During the Year, the Board did not place a lien on any shares nor did it refuse to transfer any
Common Shares.
The Board shall refuse to register a transfer if:
It is not satisfied that all the applicable consents, authorisations and permissions of any
governmental body or agency in Bermuda have been obtained.
Certain restrictions on transfer from time to time are imposed by laws and regulations.
So required by the Company’s share dealing code pursuant to which the Directors and
employees of the Company require approval to deal in the Company’s Common Shares.
Where a person who holds default shares (as defined in the Bye-Laws) which represent at least
0.25% of the issued shares of the Company has been served with a disclosure notice and has
failed to provide the Company with the requested information in connection with the shares.
Repurchase of shares
The Company may purchase its own shares for cancellation or to acquire them as Treasury
Shares (as defined in the Bye-Laws) in accordance with the Companies Act 1981 (Bermuda) on
such terms as the Board shall think fit. The Board may exercise all the powers of the Company to
purchase or acquire all or any part of its own shares in accordance with the Companies Act 1981
(Bermuda), provided, however, that such purchase may not be made if the Board determines
in its sole discretion that it may result in a non de minimis adverse tax, legal or regulatory
consequence to the Company, any of its subsidiaries or any direct or indirect holder of shares or its
affiliates.
Investor relations
The Annual Report and Accounts is available on Capital’s website. Investor relations enquiries
should be addressed to the investor relations team in the London office at investor@capdrill.com.
Shareholder enquiries
Any enquiries concerning your shareholding should be addressed to the Company’s registrar. The
registrar should be notified promptly of any change in a shareholder’s address or other details.
Shares in issue
There was a total of 193,696,920 Common Shares in issue at 31 December 2023.
Company Bye-Laws
The Company is incorporated in Bermuda and the UK City Code on Takeovers and Mergers
(the City Code) therefore does not apply to the Company. However, the Company’s Bye-Laws
incorporate material City Code protections appropriate for a company to which the City Code
does not apply.
The Bye-Laws of the Company may only be amended by a resolution of the Board and by a
resolution of the shareholders. The Bye-Laws of the Company can be accessed here: www.capdrill.
com/corporategovernance.
Share capital
The Company has one class of shares of $0.0001 each (the Common Shares). Details of the
Company’s authorised and issued Common Share capital together with any changes to the share
capital during the Year are set out in note 21 to the Financial Statements.
Power to issue shares
At the AGM held on 18 May 2023 (the 2023 AGM), authority was given to the Directors to allot:
i) Equity Securities up to a maximum aggregate nominal amount of $6,456.56 (being 64,565,640
Common Shares which represented one third of the Company’s Common Share capital)

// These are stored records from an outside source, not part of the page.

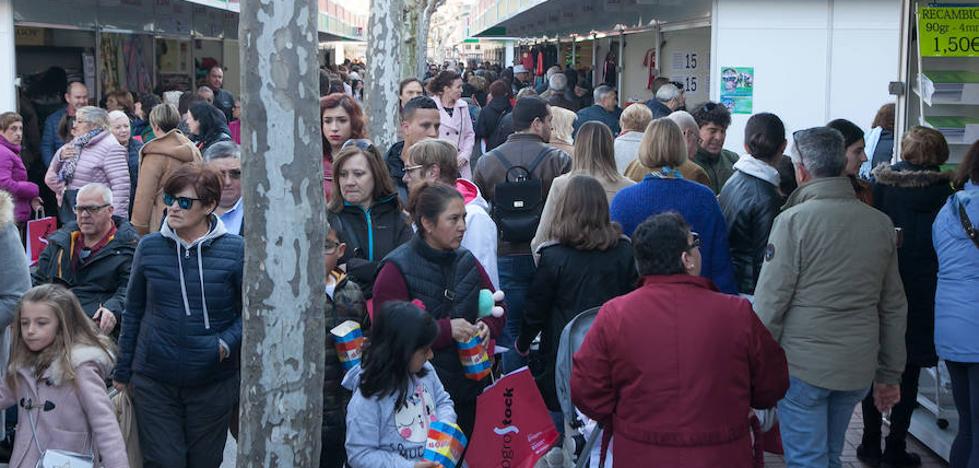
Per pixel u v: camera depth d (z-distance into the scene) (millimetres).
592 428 5293
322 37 35625
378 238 5961
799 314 5238
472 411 5328
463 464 5203
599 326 4258
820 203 5211
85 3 14891
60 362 4953
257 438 4418
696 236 5402
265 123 4238
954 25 7445
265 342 4352
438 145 6391
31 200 10539
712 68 13250
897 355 5367
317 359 4461
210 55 24312
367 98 13602
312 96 4305
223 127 9766
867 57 13164
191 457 5473
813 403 5258
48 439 4988
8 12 12148
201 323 5277
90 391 4984
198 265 5277
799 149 5348
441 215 5160
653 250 4250
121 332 5398
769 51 13188
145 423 5336
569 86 18812
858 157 6227
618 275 5789
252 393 4395
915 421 7141
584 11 23531
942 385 7156
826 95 13203
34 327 4965
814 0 13062
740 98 13242
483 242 6164
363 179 5879
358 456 4504
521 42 43594
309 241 4359
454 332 5113
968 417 5852
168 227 5316
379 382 4480
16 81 12438
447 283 5227
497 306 5539
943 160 6570
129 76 17969
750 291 6273
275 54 4211
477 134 13516
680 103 12648
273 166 4258
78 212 6469
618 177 6805
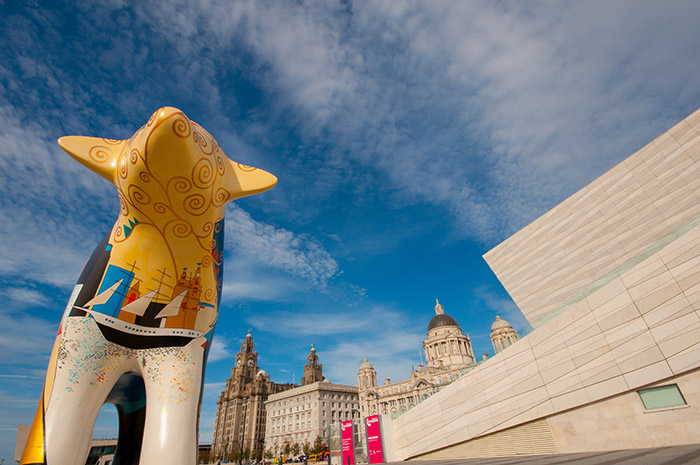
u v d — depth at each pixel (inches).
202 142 240.4
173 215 245.1
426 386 3166.8
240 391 5059.1
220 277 292.4
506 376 749.3
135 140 231.5
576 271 1089.4
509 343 768.9
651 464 301.4
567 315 676.7
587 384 628.4
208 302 273.0
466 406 815.7
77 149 257.8
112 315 243.1
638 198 977.5
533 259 1205.7
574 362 652.1
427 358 3668.8
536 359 706.2
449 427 844.0
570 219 1130.7
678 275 567.2
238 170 303.9
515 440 719.1
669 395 543.8
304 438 3742.6
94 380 235.5
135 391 287.6
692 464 273.1
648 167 965.2
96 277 250.5
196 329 263.4
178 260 257.1
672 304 564.1
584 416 625.9
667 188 922.7
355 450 1238.3
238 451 4318.4
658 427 542.3
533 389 700.7
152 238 251.4
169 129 211.2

ii) Equity securities for cash on a non-pre-emptive basis up to a maximum aggregate nominal
amount of $968.48, representing approximately 5% of the issued share capital.
Share rights
In accordance with the Company’s Bye-Laws, shareholders have the right to receive notice of
and attend any general meeting of the Company. Each shareholder who is present in person
(or, being a corporation, by representative) or by proxy at a general meeting on a show of hands
has one vote and, on a poll, every such holder present in person (or, being a corporation, by
representative) or by proxy shall have one vote in respect of every Common Share held by them.
There are no shareholders who carry any special rights with regard to the control of the Company.